China’s outreach has been more economic but also includes arms sales to ALBA countries and joint military exercises and trainings. A Chinese businessman with close ties to the country’s communist party has received approval to build a massive $60 billion canal in Nicaragua that could rival the Panama Canal.
Berman criticized Kerry’s declaration last fall to the Organization of American States (OAS) that the “era of the Monroe Doctrine is over.” The doctrine, initially crafted as a warning against European intervention in newly independent Latin American countries, guided more than 200 years of U.S. policy toward the region.
“By doing that [Kerry] effectively served notice to regional regimes that they are allowed to curry favor with external actors, and served notice to external actors that America will no longer compete with those external actors,” he said.
Other experts at the hearing called on the administration to support sanctions including U.S. visa bans, asset freezes, and prohibitions on financial transactions against Venezuelan officials involved in human rights abuses.
More than 30 people have died in the protests against President Nicolas Maduro’s regime.
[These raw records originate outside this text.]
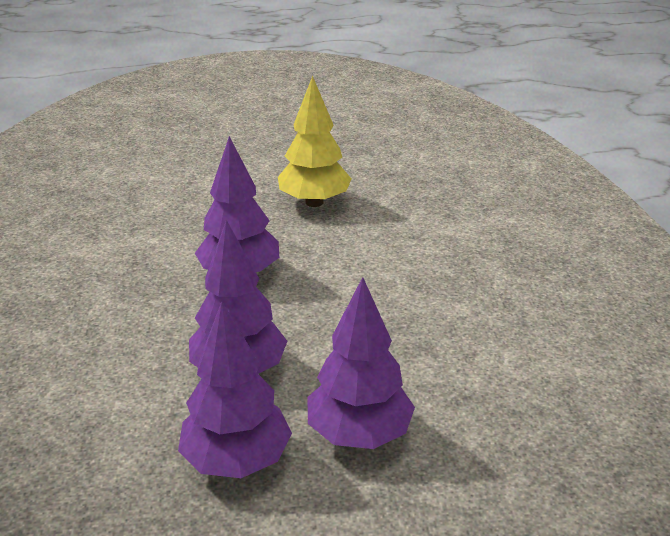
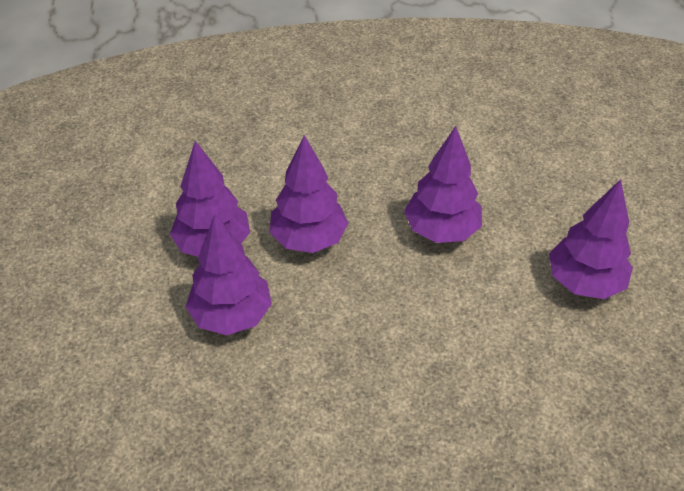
camera: 90 degrees right, 15 degrees up
(314, 202) = (584, 282): yellow tree -> purple tree

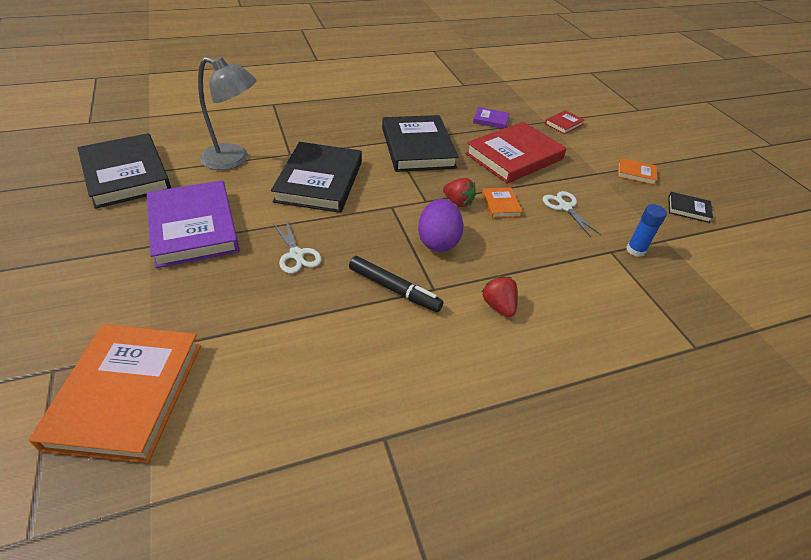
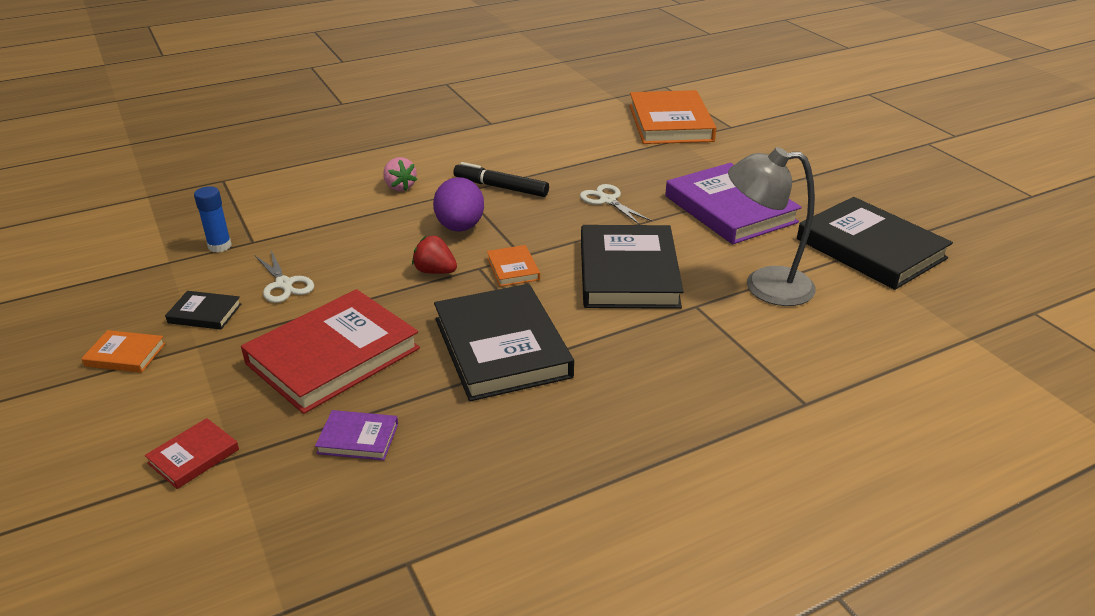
camera: 175 degrees right, 10 degrees down
(498, 306) = (399, 187): red strawberry -> pink strawberry
(500, 205) = (376, 275): orange book -> orange book (513, 269)
(688, 209) = (92, 305): black book -> black book (205, 313)

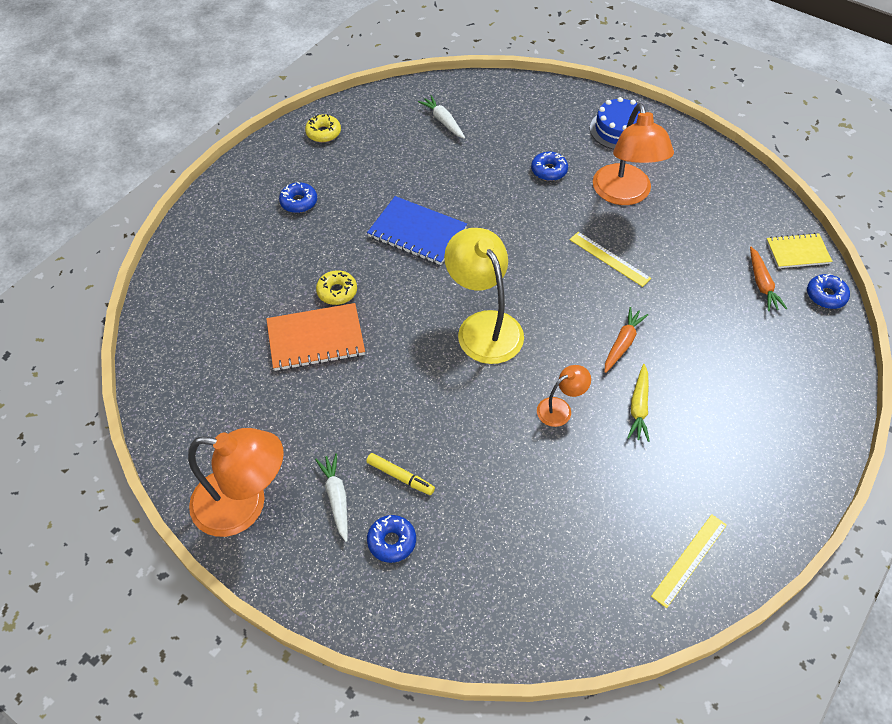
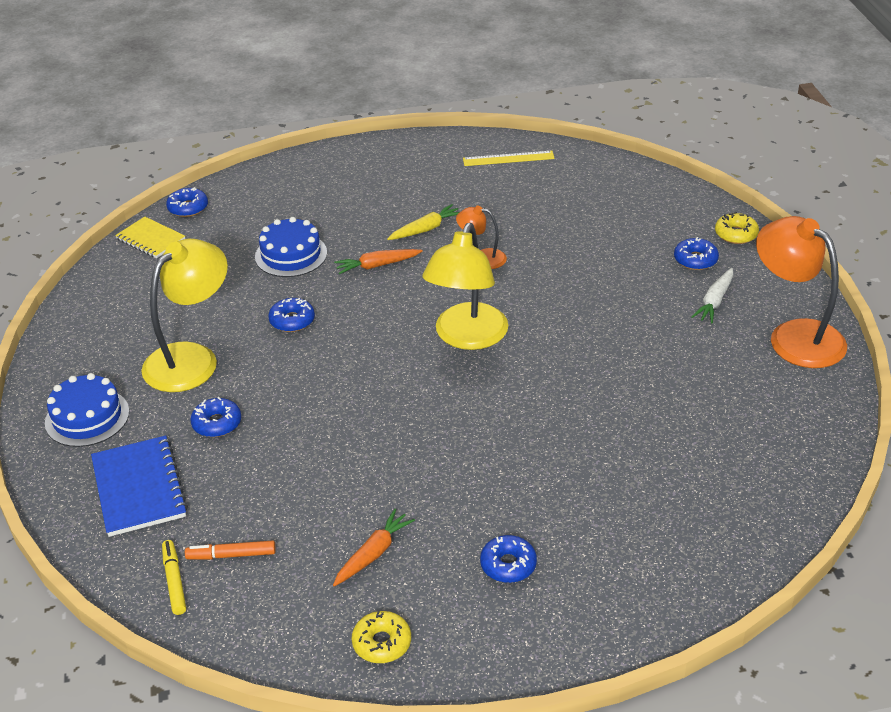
camera: 135 degrees left, 15 degrees down
(316, 339) = (626, 414): orange notebook -> none
(337, 292) = (565, 442): yellow donut -> yellow donut (736, 234)
(400, 477) = (651, 287): yellow marker -> yellow marker (174, 581)
(417, 232) = (423, 448): blue notebook -> blue notebook (139, 488)
(443, 121) = (231, 555): white carrot -> orange marker
(609, 259) = (292, 320): yellow ruler -> blue donut
(624, 194) = (191, 358): orange lamp -> yellow lamp
(692, 308) = (291, 255): none -> blue cake
(762, 284) = (215, 238): orange carrot -> orange carrot (373, 554)

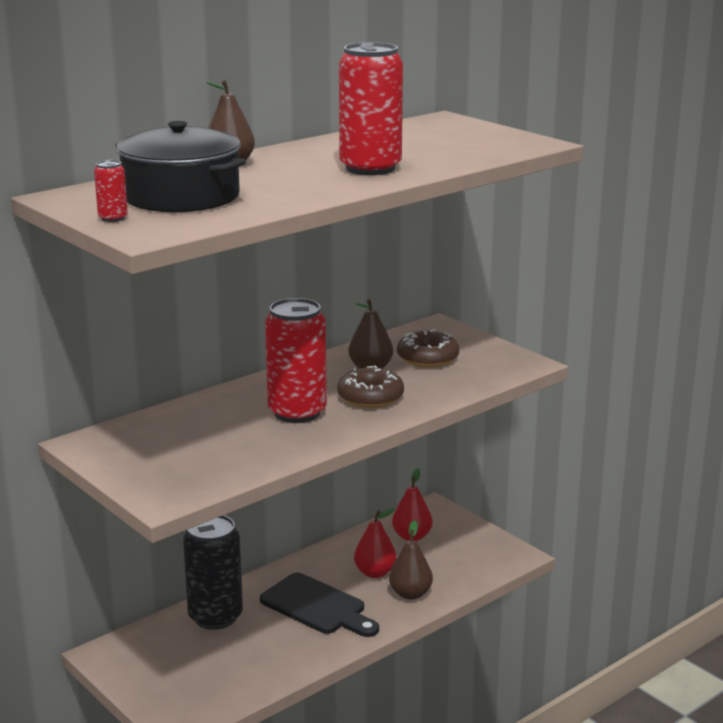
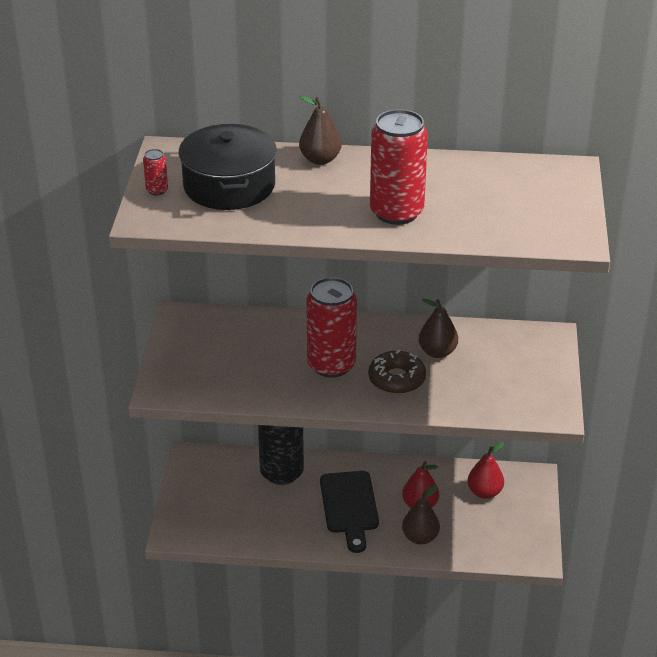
camera: 45 degrees right, 15 degrees up
(427, 358) = (492, 365): brown donut -> none

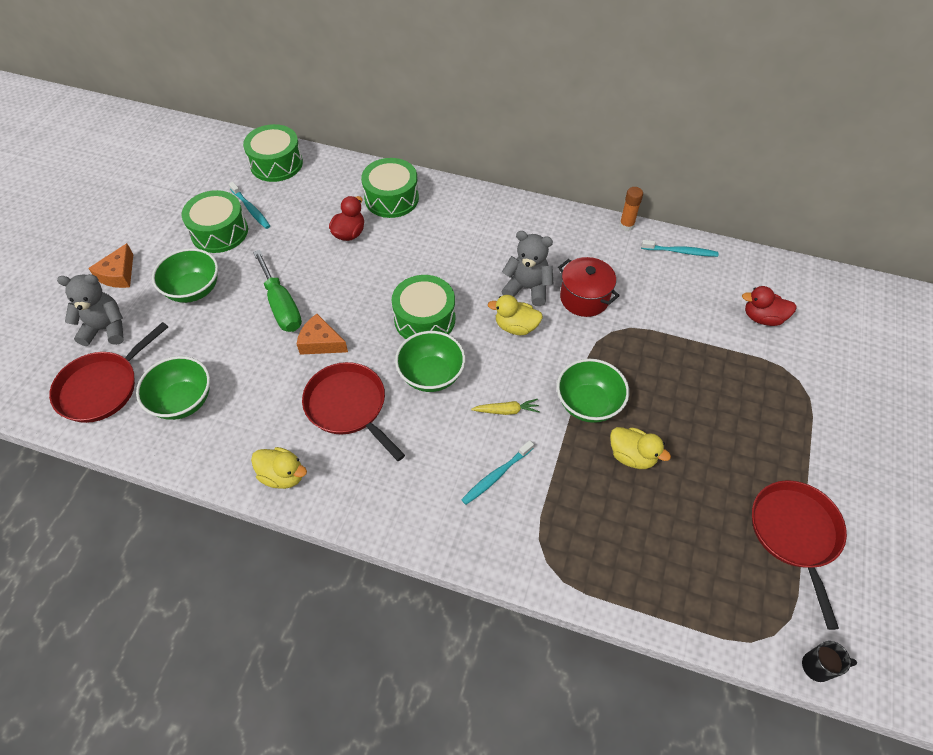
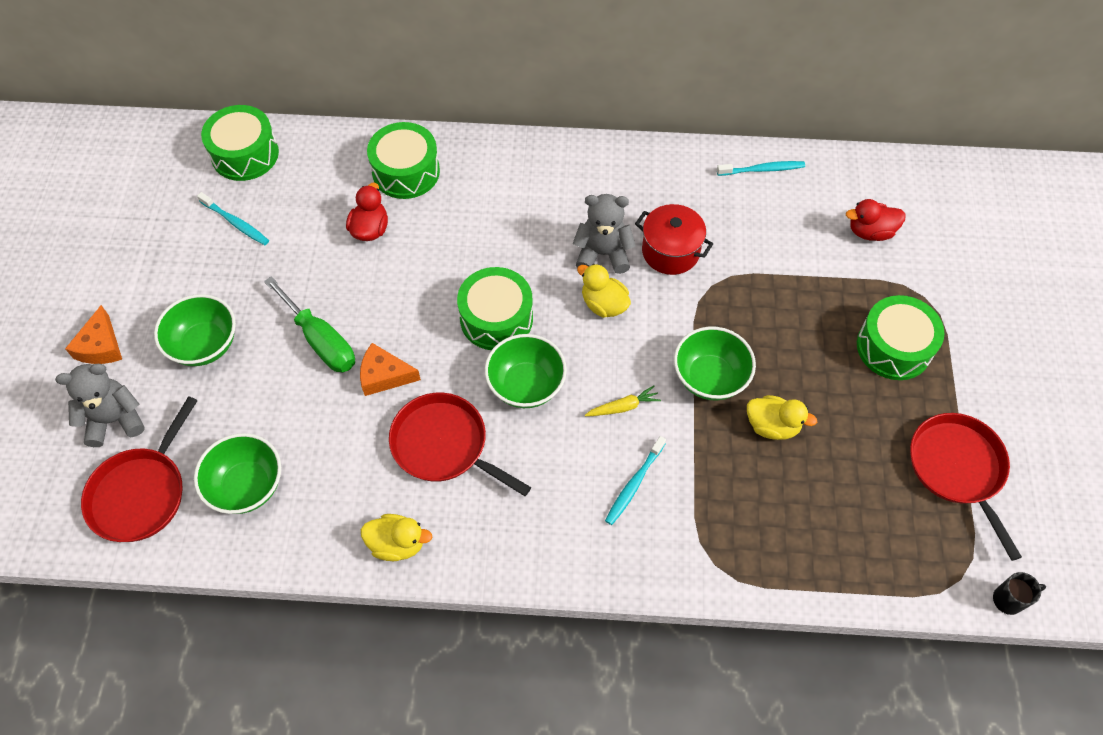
camera: 15 degrees left, 5 degrees up
(219, 232) = (207, 262): green drum -> green drum (893, 347)
(516, 327) = (604, 304): yellow duck -> yellow duck turned 45 degrees clockwise
(626, 225) = (693, 149): orange glue stick -> none

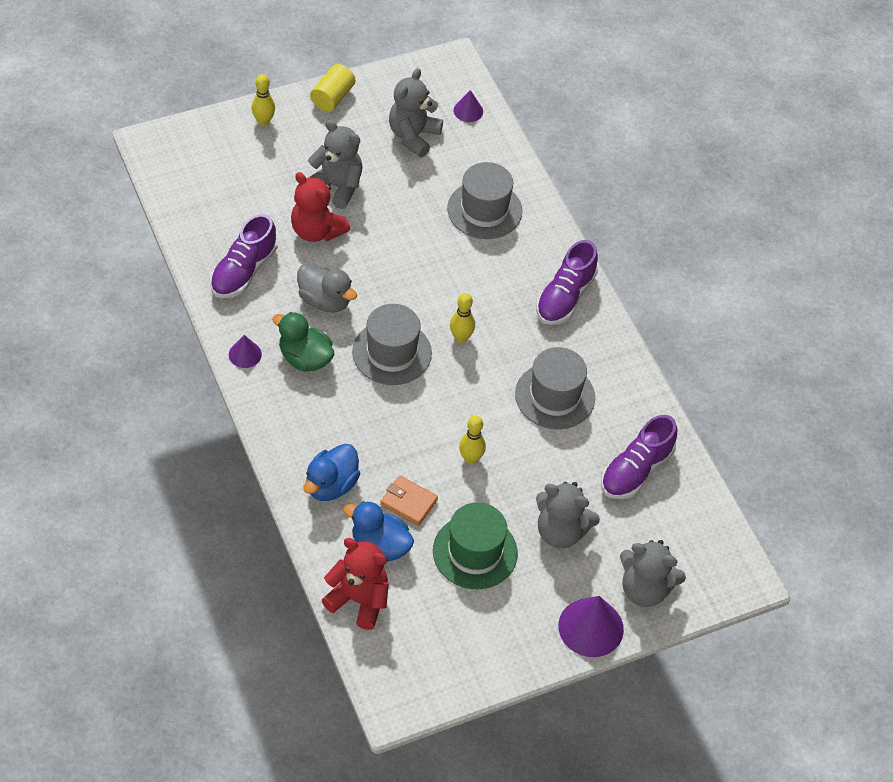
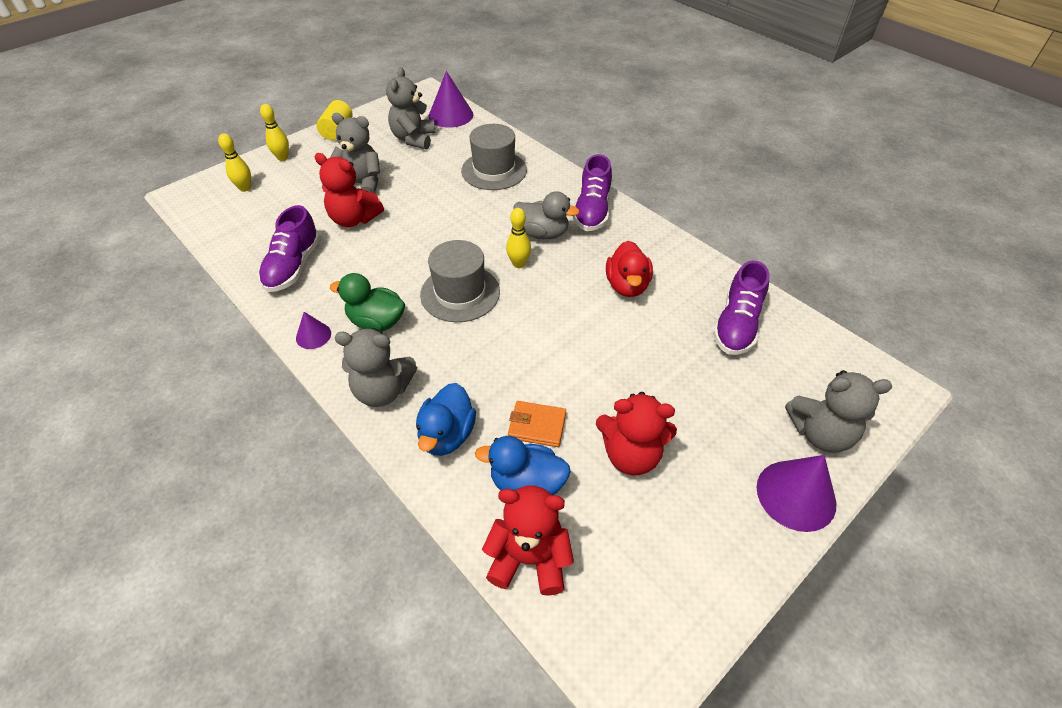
camera: 15 degrees left, 5 degrees down
(325, 301) = (380, 269): grey duck -> grey duck (542, 233)
(468, 111) = (451, 115): purple cone -> purple cone, size x1.83
(471, 458) = (579, 363): yellow bowling pin -> yellow bowling pin (245, 188)
(475, 552) = (631, 455): green hat -> red teddy bear
(555, 396) = (627, 286): grey hat -> red duck
(561, 531) = (704, 404): grey teddy bear -> grey teddy bear (383, 391)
Opposition leaders such as Maria Corina Machado have either already been jailed or face the threat of imprisonment.
Otto Reich, former special envoy for Western Hemisphere Initiatives during the George W. Bush administration, said U.S. sanctions should also extend to wealthy elites with ties to Venezuela’s government.
“There are a lot of private sector people in Venezuela and other countries in the region that have become billionaires as a result of these corrupt left wing populists who are in office,” he said.
“They have huge assets in the United States,” he added. “They come and spend the weekends here. I don’t know why we allow that.”